A creator with kinks
“Professor Marston & the Wonder Women” is a biographical drama from Annapurna Pictures about Dr. William Moulton Marston, a psychologist whose research contributed to the invention of the lie detector. The function of this device would later be revisited by Marston on his other major life’s work in comic books.
As an educational consultant for the publishing firms that would later merge into DC Comics, Marston would pitch the idea of a superhero that would fight evil with love, a concept that evolved into Wonder Woman which he developed under the pen name of Charles Moulton.
The character of Wonder Woman was patterned by Marston after two persons, the so-called Wonder Women of the biopic.
The superhuman Amazon took personality cues from Marston’s wife Elizabeth and his secretary Olive Byrne, who also partly inspired Wonder Woman’s physical appearance.
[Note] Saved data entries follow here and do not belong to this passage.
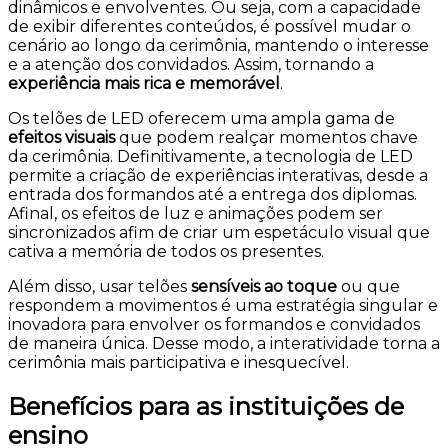
dinâmicos e envolventes. Ou seja, com a capacidade
de exibir diferentes conteúdos, é possível mudar o
cenário ao longo da cerimônia, mantendo o interesse
e a atenção dos convidados. Assim, tornando a
experiência mais rica e memorável
.
Os telões de LED oferecem uma ampla gama de
efeitos visuais
que podem realçar momentos chave
da cerimônia. Definitivamente, a tecnologia de LED
permite a criação de experiências interativas, desde a
entrada dos formandos até a entrega dos diplomas.
Afinal, os efeitos de luz e animações podem ser
sincronizados afim de criar um espetáculo visual que
cativa a memória de todos os presentes.
Além disso, usar telões
sensíveis ao toque
ou que
respondem a movimentos é uma estratégia singular e
inovadora para envolver os formandos e convidados
de maneira única. Desse modo, a interatividade torna a
cerimônia mais participativa e inesquecível.
Benefícios para as instituições de
ensino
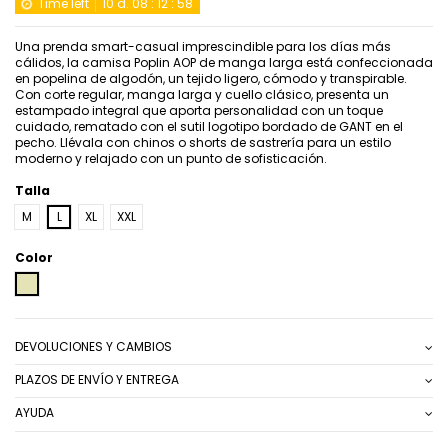
Time left
10
d.
08
:
12
:
58
Una prenda smart-casual imprescindible para los días más
cálidos, la camisa Poplin AOP de manga larga está confeccionada
en popelina de algodón, un tejido ligero, cómodo y transpirable.
Con corte regular, manga larga y cuello clásico, presenta un
estampado integral que aporta personalidad con un toque
cuidado, rematado con el sutil logotipo bordado de GANT en el
pecho. Llévala con chinos o shorts de sastrería para un estilo
moderno y relajado con un punto de sofisticación.
Talla
M
L
XL
XXL
Color
BEIG
DEVOLUCIONES Y CAMBIOS
PLAZOS DE ENVÍO Y ENTREGA
AYUDA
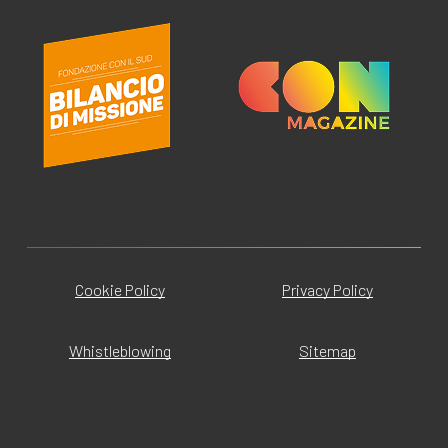
Cookie Policy
Privacy Policy
Whistleblowing
Sitemap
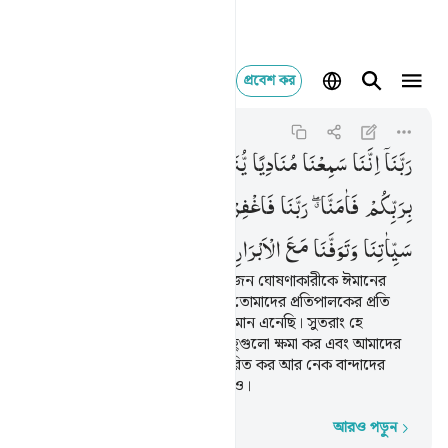
প্রবেশ কর
ربنا اننا سمعنا مناديا ين
Ali 'Imran
3:193
৩:১৯৩
رَبَّنَاۤ
اِنَّنَا
سَمِعْنَا
مُنَادِیًا
یُّنَادِیْ
لِلْاِیْمَانِ
اَنْ
اٰمِنُوْا
بِرَبِّكُمْ
فَاٰمَنَّا ۖۗ
رَبَّنَا
فَاغْفِرْ
لَنَا
ذُنُوْبَنَا
وَكَفِّرْ
عَنَّا
سَیِّاٰتِنَا
وَتَوَفَّنَا
مَعَ
الْاَبْرَارِ
হে আমাদের প্রতিপালক! আমরা একজন ঘোষণাকারীকে ঈমানের
ঘোষণা করতে শুনেছি যে, ‘তোমরা তোমাদের প্রতিপালকের প্রতি
ঈমান আনো’। সে অনুযায়ী আমরা ঈমান এনেছি। সুতরাং হে
আমাদের প্রতিপালক! আমাদের গুনাহ্গুলো ক্ষমা কর এবং আমাদের
থেকে আমাদের মন্দ কাজগুলো বিদূরিত কর আর নেক বান্দাদের
সঙ্গে শামিল করে আমাদের মৃত্যু ঘটাও।
আরও পড়ুন
শব্দে শব্দে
The drama film delves into the private life of Marston and his wife, who were in a secret poly-amorous relationship with Byrne that also had elements of bondage.
‘Gaston’ as a ‘feminist’
Annapurna Pictures has cast for “Professor Marston & the Wonder Women” the likes of Luke Evans (“Beauty and the Beast”) as William Moulton Marston, Rebecca Hall (“Iron Man 3”) as Elizabeth Marston, Bella Heathcote (Amazon’s “The Man in the High Castle”) as Olive Byrne, and Oliver Platte as comic book publisher MC Gaines who put Wonder Woman on “Sensation Comics” in 1941. Interestingly Evans, whose last big role was a chauvinist, will now play a feminist advocate in Wonder Woman’s creator.
The film, directed by Angela Robinson will trace the lives of Marston and his lovers through the early days of Wonder Woman as a feminist figure in comics, while keeping their unconventional romantic relationship a secret. Annapurna Pictures has yet to give the movie a release date.